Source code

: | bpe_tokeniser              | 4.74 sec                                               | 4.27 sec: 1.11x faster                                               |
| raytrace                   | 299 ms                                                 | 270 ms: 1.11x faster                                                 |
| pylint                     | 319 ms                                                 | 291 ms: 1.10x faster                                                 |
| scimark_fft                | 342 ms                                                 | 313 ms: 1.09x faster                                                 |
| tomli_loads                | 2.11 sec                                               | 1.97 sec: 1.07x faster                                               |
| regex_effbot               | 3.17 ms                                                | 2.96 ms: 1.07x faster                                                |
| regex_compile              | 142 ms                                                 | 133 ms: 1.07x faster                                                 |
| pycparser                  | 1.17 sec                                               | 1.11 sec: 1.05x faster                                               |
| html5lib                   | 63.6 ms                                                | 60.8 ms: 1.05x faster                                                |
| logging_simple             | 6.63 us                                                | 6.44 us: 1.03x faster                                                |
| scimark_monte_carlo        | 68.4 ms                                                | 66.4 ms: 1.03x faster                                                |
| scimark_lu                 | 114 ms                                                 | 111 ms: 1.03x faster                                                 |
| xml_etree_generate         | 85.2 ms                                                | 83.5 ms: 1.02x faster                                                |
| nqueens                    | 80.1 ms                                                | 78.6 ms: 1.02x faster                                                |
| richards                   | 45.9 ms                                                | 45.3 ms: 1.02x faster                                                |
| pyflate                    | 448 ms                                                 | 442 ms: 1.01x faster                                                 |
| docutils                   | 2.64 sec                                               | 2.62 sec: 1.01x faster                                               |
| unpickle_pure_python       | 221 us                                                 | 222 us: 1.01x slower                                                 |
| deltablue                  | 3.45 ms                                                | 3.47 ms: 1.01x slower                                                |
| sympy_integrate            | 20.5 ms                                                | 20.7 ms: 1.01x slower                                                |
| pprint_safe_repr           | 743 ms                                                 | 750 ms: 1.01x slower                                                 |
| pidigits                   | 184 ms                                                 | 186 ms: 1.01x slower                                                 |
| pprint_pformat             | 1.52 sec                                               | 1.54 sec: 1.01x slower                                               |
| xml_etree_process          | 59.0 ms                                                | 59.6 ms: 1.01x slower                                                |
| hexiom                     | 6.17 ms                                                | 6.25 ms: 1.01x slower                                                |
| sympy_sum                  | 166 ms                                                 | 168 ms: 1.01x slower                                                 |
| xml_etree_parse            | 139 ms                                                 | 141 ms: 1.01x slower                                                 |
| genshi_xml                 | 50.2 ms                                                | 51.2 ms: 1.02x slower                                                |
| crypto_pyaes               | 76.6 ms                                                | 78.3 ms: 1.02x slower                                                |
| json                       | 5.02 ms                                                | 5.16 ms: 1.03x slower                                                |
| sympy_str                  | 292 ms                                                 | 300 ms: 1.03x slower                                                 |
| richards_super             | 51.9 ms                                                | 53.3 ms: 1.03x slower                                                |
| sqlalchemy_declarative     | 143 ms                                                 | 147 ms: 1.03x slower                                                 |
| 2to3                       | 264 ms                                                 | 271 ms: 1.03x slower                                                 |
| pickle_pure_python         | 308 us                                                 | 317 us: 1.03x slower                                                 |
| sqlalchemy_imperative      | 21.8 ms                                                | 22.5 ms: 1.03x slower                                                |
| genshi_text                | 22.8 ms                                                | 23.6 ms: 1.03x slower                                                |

*Task statement*. From top to bottom, please output the material exactly.

*Exercise response*.
Source code

: | bpe_tokeniser              | 4.74 sec                                               | 4.27 sec: 1.11x faster                                               |
| raytrace                   | 299 ms                                                 | 270 ms: 1.11x faster                                                 |
| pylint                     | 319 ms                                                 | 291 ms: 1.10x faster                                                 |
| scimark_fft                | 342 ms                                                 | 313 ms: 1.09x faster                                                 |
| tomli_loads                | 2.11 sec                                               | 1.97 sec: 1.07x faster                                               |
| regex_effbot               | 3.17 ms                                                | 2.96 ms: 1.07x faster                                                |
| regex_compile              | 142 ms                                                 | 133 ms: 1.07x faster                                                 |
| pycparser                  | 1.17 sec                                               | 1.11 sec: 1.05x faster                                               |
| html5lib                   | 63.6 ms                                                | 60.8 ms: 1.05x faster                                                |
| logging_simple             | 6.63 us                                                | 6.44 us: 1.03x faster                                                |
| scimark_monte_carlo        | 68.4 ms                                                | 66.4 ms: 1.03x faster                                                |
| scimark_lu                 | 114 ms                                                 | 111 ms: 1.03x faster                                                 |
| xml_etree_generate         | 85.2 ms                                                | 83.5 ms: 1.02x faster                                                |
| nqueens                    | 80.1 ms                                                | 78.6 ms: 1.02x faster                                                |
| richards                   | 45.9 ms                                                | 45.3 ms: 1.02x faster                                                |
| pyflate                    | 448 ms                                                 | 442 ms: 1.01x faster                                                 |
| docutils                   | 2.64 sec                                               | 2.62 sec: 1.01x faster                                               |
| unpickle_pure_python       | 221 us                                                 | 222 us: 1.01x slower                                                 |
| deltablue                  | 3.45 ms                                                | 3.47 ms: 1.01x slower                                                |
| sympy_integrate            | 20.5 ms                                                | 20.7 ms: 1.01x slower                                                |
| pprint_safe_repr           | 743 ms                                                 | 750 ms: 1.01x slower                                                 |
| pidigits                   | 184 ms                                                 | 186 ms: 1.01x slower                                                 |
| pprint_pformat             | 1.52 sec                                               | 1.54 sec: 1.01x slower                                               |
| xml_etree_process          | 59.0 ms                                                | 59.6 ms: 1.01x slower                                                |
| hexiom                     | 6.17 ms                                                | 6.25 ms: 1.01x slower                                                |
| sympy_sum                  | 166 ms                                                 | 168 ms: 1.01x slower                                                 |
| xml_etree_parse            | 139 ms                                                 | 141 ms: 1.01x slower                                                 |
| genshi_xml                 | 50.2 ms                                                | 51.2 ms: 1.02x slower                                                |
| crypto_pyaes               | 76.6 ms                                                | 78.3 ms: 1.02x slower                                                |
| json                       | 5.02 ms                                                | 5.16 ms: 1.03x slower                                                |
| sympy_str                  | 292 ms                                                 | 300 ms: 1.03x slower                                                 |
| richards_super             | 51.9 ms                                                | 53.3 ms: 1.03x slower                                                |
| sqlalchemy_declarative     | 143 ms                                                 | 147 ms: 1.03x slower                                                 |
| 2to3                       | 264 ms                                                 | 271 ms: 1.03x slower                                                 |
| pickle_pure_python         | 308 us                                                 | 317 us: 1.03x slower                                                 |
| sqlalchemy_imperative      | 21.8 ms                                                | 22.5 ms: 1.03x slower                                                |
| genshi_text                | 22.8 ms                                                | 23.6 ms: 1.03x slower                                                |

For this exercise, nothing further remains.